Unnamed: 0,Anon Student Id,r0,r1,r2,r3,r4,r5
0,Stu_02ee1b3f31a6f6a7f4b8012298b2395e,1,1,0,1,1,1
1,Stu_1afbee9e3e83bb801b589108fb46028a,1,1,1,1,1,1
2,Stu_1b394ff128c045b7d4ad4f6e83933b72,1,1,1,1,1,1
3,Stu_1d6b91d4b593d7e4f5622275b3295663,1,0,1,1,0,0
4,Stu_2ebe6a7530ff11f2c0b9b807faf0a0a3,1,1,1,1,1,1


In [14]:
data = df[['r0', 'r1', 'r2', 'r3', 'r4', 'r5']].as_matrix()
data[:5]

array([[1, 1, 0, 1, 1, 1],
       [1, 1, 1, 1, 1, 1],
       [1, 1, 1, 1, 1, 1],
       [1, 0, 1, 1, 0, 0],
       [1, 1, 1, 1, 1, 1]])

In [15]:
cols_to_avg = [np.arange(5 - i, 5) for i in range(1, 6)]
cols_to_avg

[array([4]),
 array([3, 4]),
 array([2, 3, 4]),
 array([1, 2, 3, 4]),
 array([0, 1, 2, 3, 4])]

In [16]:
avgs = [data[:, cols].mean(axis=1) for cols in cols_to_avg]
avgs[2]

array([ 0.66666667,  1.        ,  1.        ,  0.66666667,  1.        ,
        0.33333333,  1.        ,  1.        ,  1.        ,  1.        ,
        1.        ,  1.        ,  1.        ,  0.66666667,  0.33333333,
        1.        ,  0.66666667,  1.        ,  1.        ,  0.33333333,
        1.        ,  1.        ,  1.        ,  1.        ,  1.        ,
        1.        ,  1.        ,  0.66666667,  1.        ])

In [17]:
predictions = np.round(avgs)
predictions[2]

array([ 1.,  1.,  1.,  1.,  1.,  0.,  1.,  1.,  1.,  1.,  1.,  1.,  1.,
        1.,  0.,  1.,  1.,  1.,  1.,  0.,  1.,  1.,  1.,  1.,  1.,  1.,
        1.,  1.,  1.])

In [18]:
n = data.shape[0]
accuracies = [np.count_nonzero(pred == data[:, 5]) / n for pred in predictions]
accuracies

[0.7931034482758621,
 0.7586206896551724,
 0.7931034482758621,
 0.8275862068965517,
 0.7931034482758621]

In [19]:
for k, accuracy in enumerate(accuracies):
    print('Acc using last {} columns: {}'.format(k + 1, accuracy))

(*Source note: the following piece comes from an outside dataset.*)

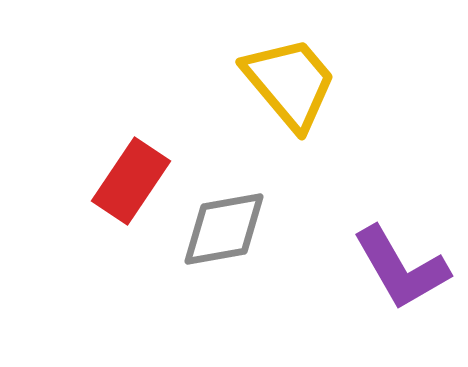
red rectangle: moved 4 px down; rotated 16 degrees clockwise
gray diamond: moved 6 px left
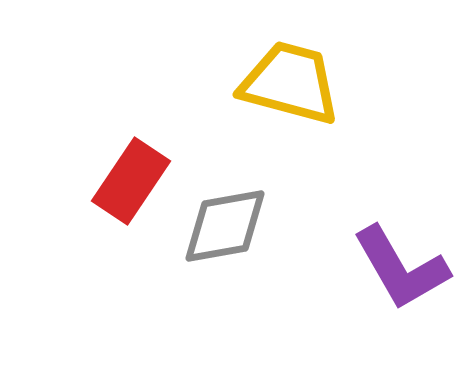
yellow trapezoid: rotated 35 degrees counterclockwise
gray diamond: moved 1 px right, 3 px up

Acc using last 1 columns: 0.7931034482758621
Acc using last 2 columns: 0.7586206896551724
Acc using last 3 columns: 0.7931034482758621
Acc using last 4 columns: 0.8275862068965517
Acc using last 5 columns: 0.7931034482758621


Looks like averaging the last 4 answers was the best on this data with an accuracy of 0.8276.

## Using BKT

We used the C++ MKT implementation to make predictions on the same dataset:

In [20]:
pred = pd.read_csv('pred.hmm', delimiter='\t', header=None, names=['correct', 'incorrect'])
pred.head()

Unnamed: 0,correct,incorrect
0,0.50126,0.49874
1,0.728502,0.271498
2,0.788275,0.211725
3,0.773382,0.226618
4,0.795927,0.204073


In [29]:
bkt_predictions = np.round(pred['correct'][::5])
bkt_predictions.head()

0     1.0
5     1.0
10    1.0
15    1.0
20    1.0
Name: correct, dtype: float64

In [30]:
len(bkt_predictions)

29

In [32]:
bkt_acc = np.count_nonzero(bkt_predictions == data[:, 5]) / n
print('BKT Accuracy:', bkt_acc)

BKT Accuracy: 0.8275862068965517


So BKT did as well as averaging the last 4 predictions.